Defensive driving. While travelling at highway speeds, I recommend at least a full car length of distance (at least) between you and the car in front of you. This allows for enough reaction time to stop suddenly, if needed. Here in Costa Rica, I realize that this gives other drivers the lane over the idea that a car length is ample space for him to fit his Chrysler so be aware of that potential possibility as well. This distance both gives your reflexes enough time to react to rapidly-changing stimulus and is easier on the brakes of your vehicle if you’re somewhat lax in your vehicle maintenance. The last thing you need is to have brake failure because you’re constantly riding the brake/clutch.
Stopped? At least enough space on either side to drive around the car in front of you in case of road rage or a perceived sleight from the person ahead is always a smart idea. I know at least one friend who, at a stop light, stopped inches away from the vehicle ahead, which may or may not have been the trigger point for the following aggression of him getting out and trying to smash the driver’s side window in. On a side note, nobody said you had to get out of the car if another driver shows signs of road rage (giving the finger, shaking a fist, swearing after rolling down a window, getting out of his/her car). The best thing to do, although for us men it often tends to challenge our “pride” is to stay moving in your vehicle while calling law enforcement or 911. As a tactic you can even, if followed, lead them directly to the station after alerting them you’re coming. (Let someone else do the work for you who’s paid to deal with that sort of engagement) Maybe not macho, but prudent and sometimes even pretending to be on your cellphone will scare off someone inclined to escalating a scenario. Plus, you never know when someone’s packing a pistol.

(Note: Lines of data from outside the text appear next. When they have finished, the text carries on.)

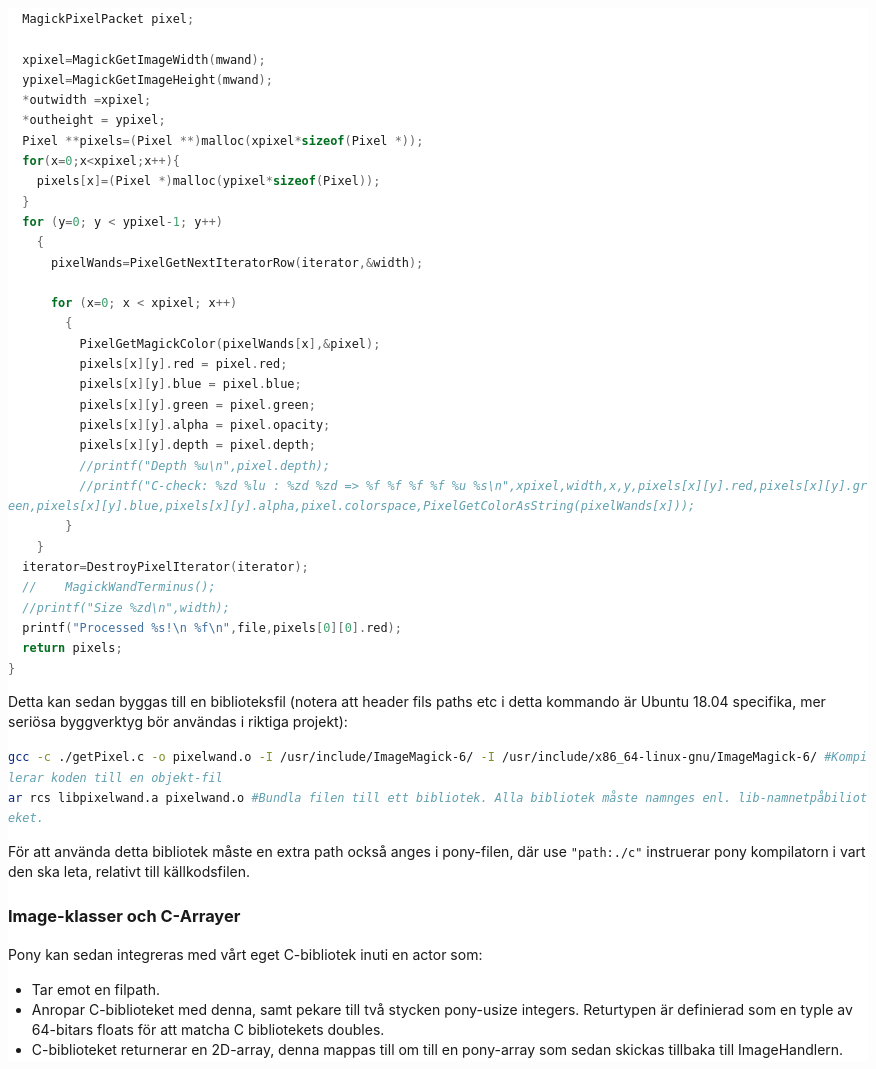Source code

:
 ```c
  MagickPixelPacket pixel;

  xpixel=MagickGetImageWidth(mwand);
  ypixel=MagickGetImageHeight(mwand);
  *outwidth =xpixel;
  *outheight = ypixel;
  Pixel **pixels=(Pixel **)malloc(xpixel*sizeof(Pixel *));
  for(x=0;x<xpixel;x++){
    pixels[x]=(Pixel *)malloc(ypixel*sizeof(Pixel));
  } 
  for (y=0; y < ypixel-1; y++)
    {
      pixelWands=PixelGetNextIteratorRow(iterator,&width);

      for (x=0; x < xpixel; x++)
        {
          PixelGetMagickColor(pixelWands[x],&pixel);
          pixels[x][y].red = pixel.red; 
          pixels[x][y].blue = pixel.blue;
          pixels[x][y].green = pixel.green;
          pixels[x][y].alpha = pixel.opacity;
          pixels[x][y].depth = pixel.depth;
          //printf("Depth %u\n",pixel.depth);
          //printf("C-check: %zd %lu : %zd %zd => %f %f %f %f %u %s\n",xpixel,width,x,y,pixels[x][y].red,pixels[x][y].green,pixels[x][y].blue,pixels[x][y].alpha,pixel.colorspace,PixelGetColorAsString(pixelWands[x]));
        }
    }
  iterator=DestroyPixelIterator(iterator);
  //	MagickWandTerminus();
  //printf("Size %zd\n",width);
  printf("Processed %s!\n %f\n",file,pixels[0][0].red);
  return pixels;
}
```

Detta kan sedan byggas till en biblioteksfil (notera att header fils paths etc i detta kommando är Ubuntu 18.04 specifika, mer seriösa byggverktyg bör användas i riktiga projekt): 
```bash
gcc -c ./getPixel.c -o pixelwand.o -I /usr/include/ImageMagick-6/ -I /usr/include/x86_64-linux-gnu/ImageMagick-6/ #Kompilerar koden till en objekt-fil
ar rcs libpixelwand.a pixelwand.o #Bundla filen till ett bibliotek. Alla bibliotek måste namnges enl. lib-namnetpåbilioteket.
```
För att använda detta bibliotek måste en extra path också anges i pony-filen, där use `"path:./c"` instruerar pony kompilatorn i vart den ska leta, relativt till källkodsfilen.
### Image-klasser och C-Arrayer 
Pony kan sedan integreras med vårt eget C-bibliotek inuti en actor som:
- Tar emot en filpath.
- Anropar C-biblioteket med denna, samt pekare till två stycken pony-usize integers. Returtypen är definierad som en typle av 64-bitars floats för att matcha C bibliotekets doubles.
- C-biblioteket returnerar en 2D-array, denna mappas till om till en pony-array som sedan skickas tillbaka till ImageHandlern.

Constantly checking your rearview mirror for both knowledge of the coming actions of drivers behind you and, if your intuition dictates, paying attention to potential vehicles following you for long periods of time. Lock your doors while travelling in urban areas. Too many times I hear of the same story-“I was waiting at a red light and some guy out of nowhere jumps in my car and orders me to drive him to such-and-such location.” (One true story in Canada even involved one of these guys putting a needle to the driver’s neck claiming he had AIDS-infected blood in the syringe, which really gets one’s attention, needless to say) Always use your peripheral vision. I see so many drivers with tunnel vision that never pay attention to anything other than what’s directly in front of them. That’s strong awareness but unfortunately only strong to 25% of the directional potential problems. (And eliminates any possibility of being aware of a potential motorcyclist coming up from the side and seeing that purse or camera sitting innocently on the passenger seat waiting to be taken after a quickly smashed window) While this article discusses only a fraction of the potential elements of safe driving, it gives a glimpse of some simple task that can be done to contribute to avoiding potential danger. We’ll discuss car safety in our next installment. Until then, stay safe.